The PNG option will create a simple graph image suitable for sharing through e-mail or social media. Both the PDF and SVG selections will allow for further editing using Inkscape or Adobe Illustrator and will also provide higher image quality. We'll explore these options further in Chapter 9, Taking Your Graph Beyond Gephi.

Summary

In this chapter, we discussed and learned how to think through the process of creating a graph, starting with the initial idea and then following a process through to a completed project. This has given us the opportunity to begin understanding how Gephi works with network data, how to visually assess the network, and how to select an appropriate layout based on the visual output of several approaches.

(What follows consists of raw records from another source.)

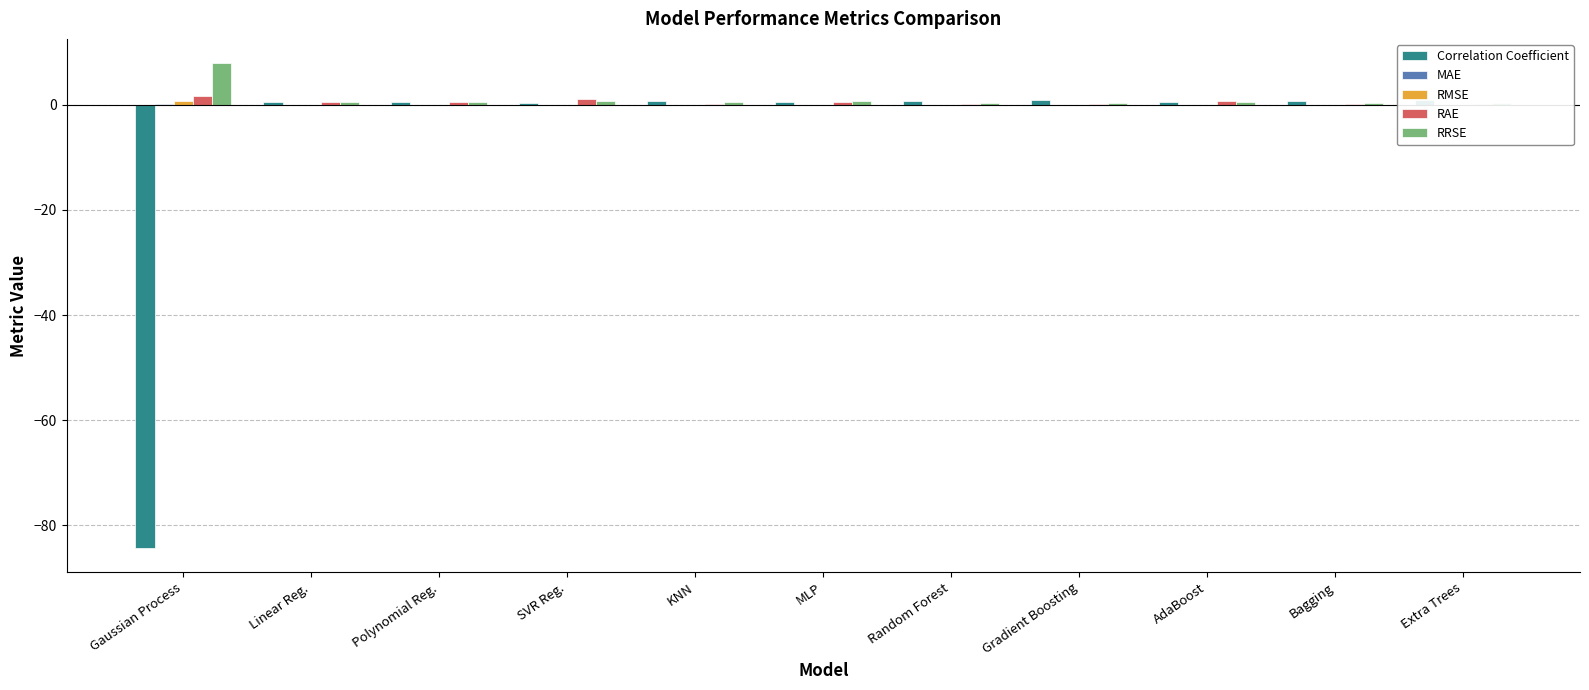

At which label does MAE reach its peak?

Gaussian Process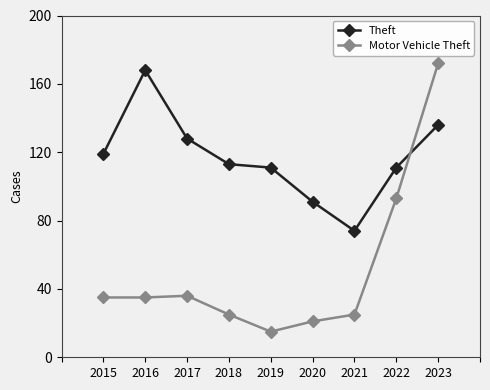

True or false: Motor Vehicle Theft has a value of 24 at 2015.

False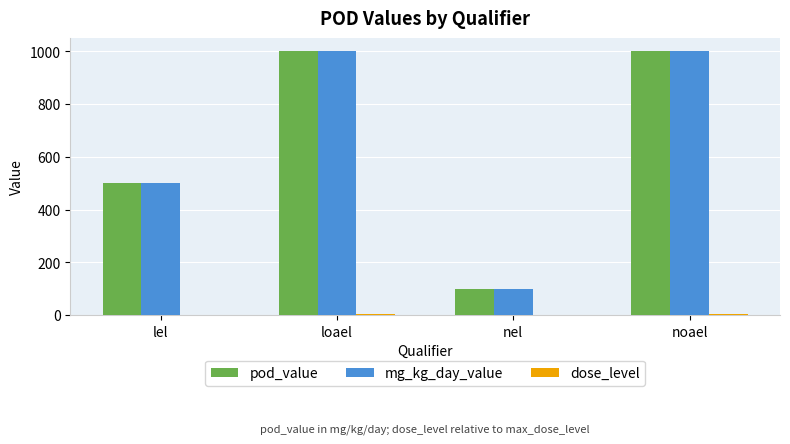

True or false: pod_value has a value of 328 at lel.

False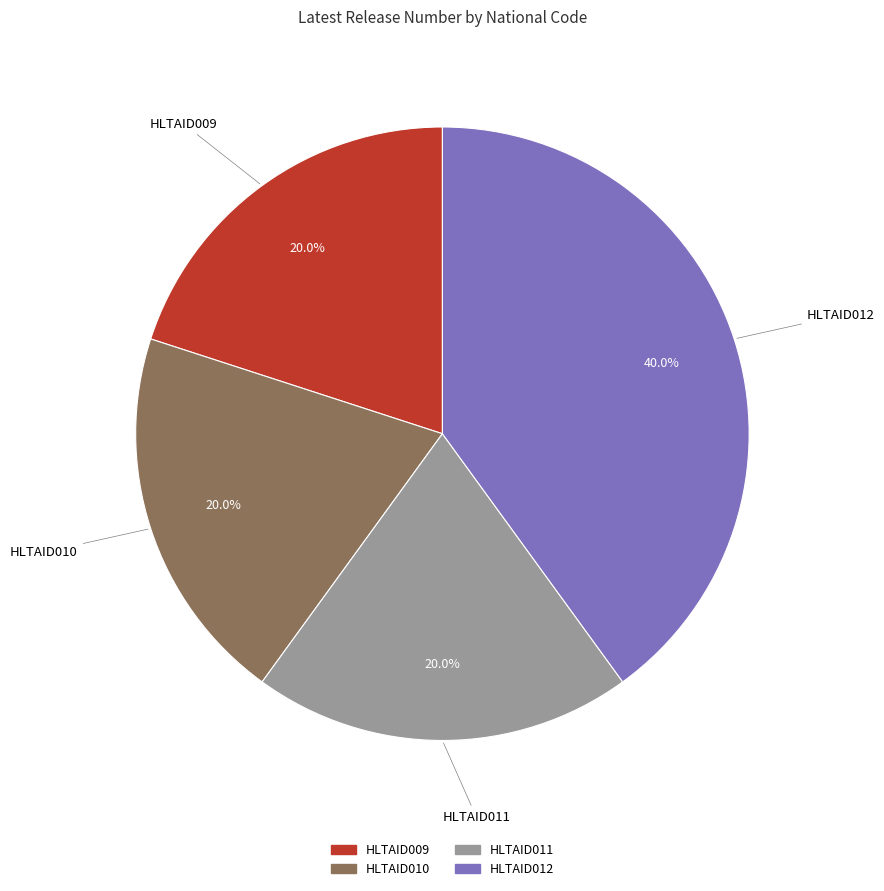

Is HLTAID009 the majority of the pie?

No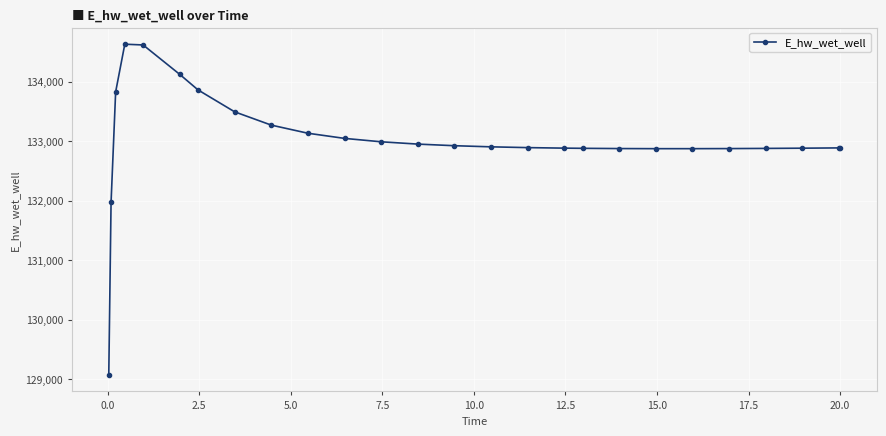

What is the smallest value displayed?

129070.4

Once the layout type was settled on, we then discussed some approaches to analyze the network, both visually and programmatically, using some simple graph statistics and filters. We then explored the utility of making some simple modifications to the graph, providing viewers with a much clearer view of the network. Finally, we learned about using some simple export options that take the network beyond the Gephi application and into general use formats such as .png and .pdf.

With a basic understanding of networks and how to work with them in Gephi, it is now time to move on to more highly detailed sections of the book, starting with the next chapter, which will explore the growing number of interesting layout options available for Gephi. We'll walk through the pros and cons of many layout algorithms and determine which options can work best depending on specific network attributes.